芝田山広報部長は、連日、報道の代表取材に応じ、「現状を踏まえて検討していく。諦めずに5月の開催を視野に入れていきたい」と、あくまで開催の可能性を探る姿勢を示していました。

しかし、今月1日、緊急事態宣言について安倍総理大臣が対象地域を全国としたまま、1か月程度延長することを決定する方針を明らかにするなど、夏場所の開催が厳しい状況となっていました。

そして、緊急事態宣言の延長が決定されたことを受けて、相撲協会は夏場所の開催を断念せざるをえませんでした。

芝田山広報部長「番付はそのまま次の本場所へ」

日本相撲協会の広報部長を務める芝田山親方は、夏場所の番付について「相撲を取るわけではないので番付の上がり下がりはない。そのまま移行する予定だ」と述べ、現時点で次に行われる本場所まで維持する考えを示しました。

今後の力士の稽古については「引き続き出稽古は禁止する。接触する稽古は原則として自粛を勧めるが、力士たちの体調を十分に観察したうえで、師匠の判断で取り入れてもかまわない」と柔軟な対応をしていく考えを明らかにしました。

角界では親方と力士の新型コロナウイルスの感染が相次ぎましたが、芝田山親方は「あくまで政府の緊急事態宣言の延長を受けて中止した」と強調したうえで「相撲界で40年以上やっていて、このようなことが起きるとは思ってもみなかった。皆さんと一緒に感染予防策を徹底して辛抱するしかない。私たちも苦渋の決断だ。本場所の開催は絶対的に必要なもので、次の場所に向けてしっかりと準備を進めていきたい」と話していました。

新大関 朝乃山「一日一日を大事に 今できることを」

観客を入れずに行われたことし3月の春場所後に大関に昇進し、新大関として夏場所に臨むはずだった朝乃山は「7月の場所に向けて、一日一日を大事に今できることを続けていきたい」と気持ちを切り替えていました。

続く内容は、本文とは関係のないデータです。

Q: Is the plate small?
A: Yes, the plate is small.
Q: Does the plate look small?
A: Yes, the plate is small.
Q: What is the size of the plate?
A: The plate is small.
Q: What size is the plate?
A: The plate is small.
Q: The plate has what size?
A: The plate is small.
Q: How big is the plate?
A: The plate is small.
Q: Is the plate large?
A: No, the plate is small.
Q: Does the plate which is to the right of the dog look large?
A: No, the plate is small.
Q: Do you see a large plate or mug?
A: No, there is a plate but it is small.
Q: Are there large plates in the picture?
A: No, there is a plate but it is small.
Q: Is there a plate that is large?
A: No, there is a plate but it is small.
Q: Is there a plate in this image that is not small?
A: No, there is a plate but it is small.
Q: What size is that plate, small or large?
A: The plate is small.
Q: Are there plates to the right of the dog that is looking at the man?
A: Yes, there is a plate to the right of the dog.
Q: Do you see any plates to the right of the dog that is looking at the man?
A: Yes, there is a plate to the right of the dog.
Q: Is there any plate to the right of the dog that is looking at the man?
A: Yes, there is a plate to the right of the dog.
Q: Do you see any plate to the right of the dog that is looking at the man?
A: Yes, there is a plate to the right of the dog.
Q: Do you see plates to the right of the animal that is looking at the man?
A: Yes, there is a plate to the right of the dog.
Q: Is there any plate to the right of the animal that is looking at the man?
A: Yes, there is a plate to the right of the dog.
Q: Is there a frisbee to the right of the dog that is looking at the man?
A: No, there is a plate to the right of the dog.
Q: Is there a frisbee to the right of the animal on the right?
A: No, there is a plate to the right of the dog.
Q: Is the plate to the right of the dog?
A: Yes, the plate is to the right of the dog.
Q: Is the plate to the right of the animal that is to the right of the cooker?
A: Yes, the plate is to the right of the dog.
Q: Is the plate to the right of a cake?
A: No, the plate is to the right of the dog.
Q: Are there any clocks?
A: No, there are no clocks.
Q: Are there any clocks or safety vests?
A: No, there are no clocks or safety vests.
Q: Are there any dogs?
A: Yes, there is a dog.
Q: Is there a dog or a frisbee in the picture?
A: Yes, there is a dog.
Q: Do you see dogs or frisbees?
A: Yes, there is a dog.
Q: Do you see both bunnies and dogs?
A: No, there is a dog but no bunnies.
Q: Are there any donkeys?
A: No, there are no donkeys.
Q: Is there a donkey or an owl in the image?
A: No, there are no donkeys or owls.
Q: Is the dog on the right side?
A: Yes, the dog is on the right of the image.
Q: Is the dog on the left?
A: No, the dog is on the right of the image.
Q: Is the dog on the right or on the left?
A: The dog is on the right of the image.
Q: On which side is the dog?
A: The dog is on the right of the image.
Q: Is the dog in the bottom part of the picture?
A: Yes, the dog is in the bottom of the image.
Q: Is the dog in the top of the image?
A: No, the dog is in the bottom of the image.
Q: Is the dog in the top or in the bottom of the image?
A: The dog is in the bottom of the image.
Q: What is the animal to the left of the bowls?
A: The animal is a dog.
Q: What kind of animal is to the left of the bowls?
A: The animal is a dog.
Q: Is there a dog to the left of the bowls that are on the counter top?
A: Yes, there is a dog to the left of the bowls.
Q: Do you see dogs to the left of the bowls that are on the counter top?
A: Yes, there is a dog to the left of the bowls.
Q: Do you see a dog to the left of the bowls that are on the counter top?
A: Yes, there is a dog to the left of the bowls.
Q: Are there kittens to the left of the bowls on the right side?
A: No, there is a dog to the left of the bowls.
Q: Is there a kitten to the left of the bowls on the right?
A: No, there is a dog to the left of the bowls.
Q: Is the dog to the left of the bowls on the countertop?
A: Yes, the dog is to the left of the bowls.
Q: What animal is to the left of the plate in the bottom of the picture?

春場所で44回目の優勝を果たした横綱 白鵬は「今は残念な気持ちだが、世の中がこういう状況なのでしかたがない。この5月をどう過ごすかが次の場所に生きていくのではないか」と心境を話しました。

例年は名古屋市で行われている7月の本場所の会場が東京 両国の国技館に変更されることについては「名古屋のファンの気持ちを思うと残念だが、これも世の中の状況を考えると今はしかたのないことだ。先の見えないたたかいだが、終息した時には名古屋のファンとも触れ合うことができたらと思う」と話していました。

横綱 鶴竜は「今できることを継続して行い、7月の場所で元気な姿を見てもらえるようにしっかり準備したい」と話し、大関 貴景勝は「引き続き、基礎運動を中心に体の全体を鍛えていきたい」と冷静に受け止めていました。